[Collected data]
__________

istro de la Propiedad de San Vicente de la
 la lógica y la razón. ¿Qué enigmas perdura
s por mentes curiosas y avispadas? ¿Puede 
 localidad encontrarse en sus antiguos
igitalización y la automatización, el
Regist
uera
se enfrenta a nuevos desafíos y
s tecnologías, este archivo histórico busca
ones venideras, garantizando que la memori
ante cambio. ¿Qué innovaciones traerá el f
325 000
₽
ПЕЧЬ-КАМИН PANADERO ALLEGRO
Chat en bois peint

__________

Written task: Retype every entry, keeping each character as it was.

Solution:
istro de la Propiedad de San Vicente de la
 la lógica y la razón. ¿Qué enigmas perdura
s por mentes curiosas y avispadas? ¿Puede 
 localidad encontrarse en sus antiguos
igitalización y la automatización, el
Regist
uera
se enfrenta a nuevos desafíos y
s tecnologías, este archivo histórico busca
ones venideras, garantizando que la memori
ante cambio. ¿Qué innovaciones traerá el f
325 000
₽
ПЕЧЬ-КАМИН PANADERO ALLEGRO
Chat en bois peint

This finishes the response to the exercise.